Lay out the rows as a Markdown table with the columns "No." and "Line," starting with the line that contains "Música para bajar de peso: lo que" and going on through the line that contains "عشوائي و دفع". Give each line its own numbered row, skip blank lines, and leave the pictures out.

(Stored data)
=-=-=

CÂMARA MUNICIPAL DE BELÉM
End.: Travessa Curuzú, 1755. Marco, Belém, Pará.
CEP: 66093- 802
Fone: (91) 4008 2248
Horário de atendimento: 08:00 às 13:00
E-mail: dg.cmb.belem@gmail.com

=-=-=

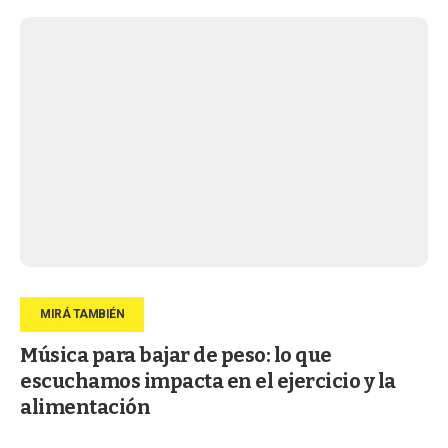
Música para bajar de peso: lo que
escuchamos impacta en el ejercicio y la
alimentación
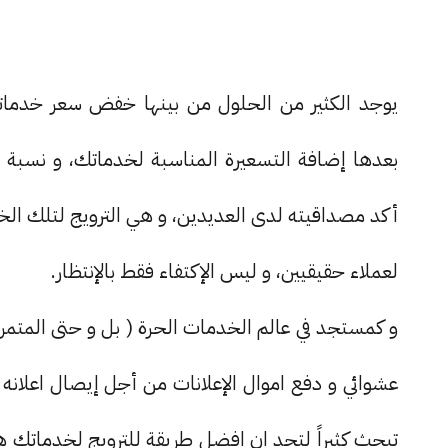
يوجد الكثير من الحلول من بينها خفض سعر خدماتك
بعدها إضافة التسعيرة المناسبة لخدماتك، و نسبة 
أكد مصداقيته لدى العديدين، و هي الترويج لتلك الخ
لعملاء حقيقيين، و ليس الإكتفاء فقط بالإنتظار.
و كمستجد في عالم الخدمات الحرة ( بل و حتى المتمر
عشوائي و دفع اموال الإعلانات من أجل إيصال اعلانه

=-=-=

■ **WRITTEN RESPONSE**
| No. | Line |
|---|---|
| 1 | Música para bajar de peso: lo que |
| 2 | escuchamos impacta en el ejercicio y la |
| 3 | alimentación |
| 4 | يوجد الكثير من الحلول من بينها خفض سعر خدماتك |
| 5 | بعدها إضافة التسعيرة المناسبة لخدماتك، و نسبة  |
| 6 | أكد مصداقيته لدى العديدين، و هي الترويج لتلك الخ |
| 7 | لعملاء حقيقيين، و ليس الإكتفاء فقط بالإنتظار. |
| 8 | و كمستجد في عالم الخدمات الحرة ( بل و حتى المتمر |
| 9 | عشوائي و دفع اموال الإعلانات من أجل إيصال اعلانه |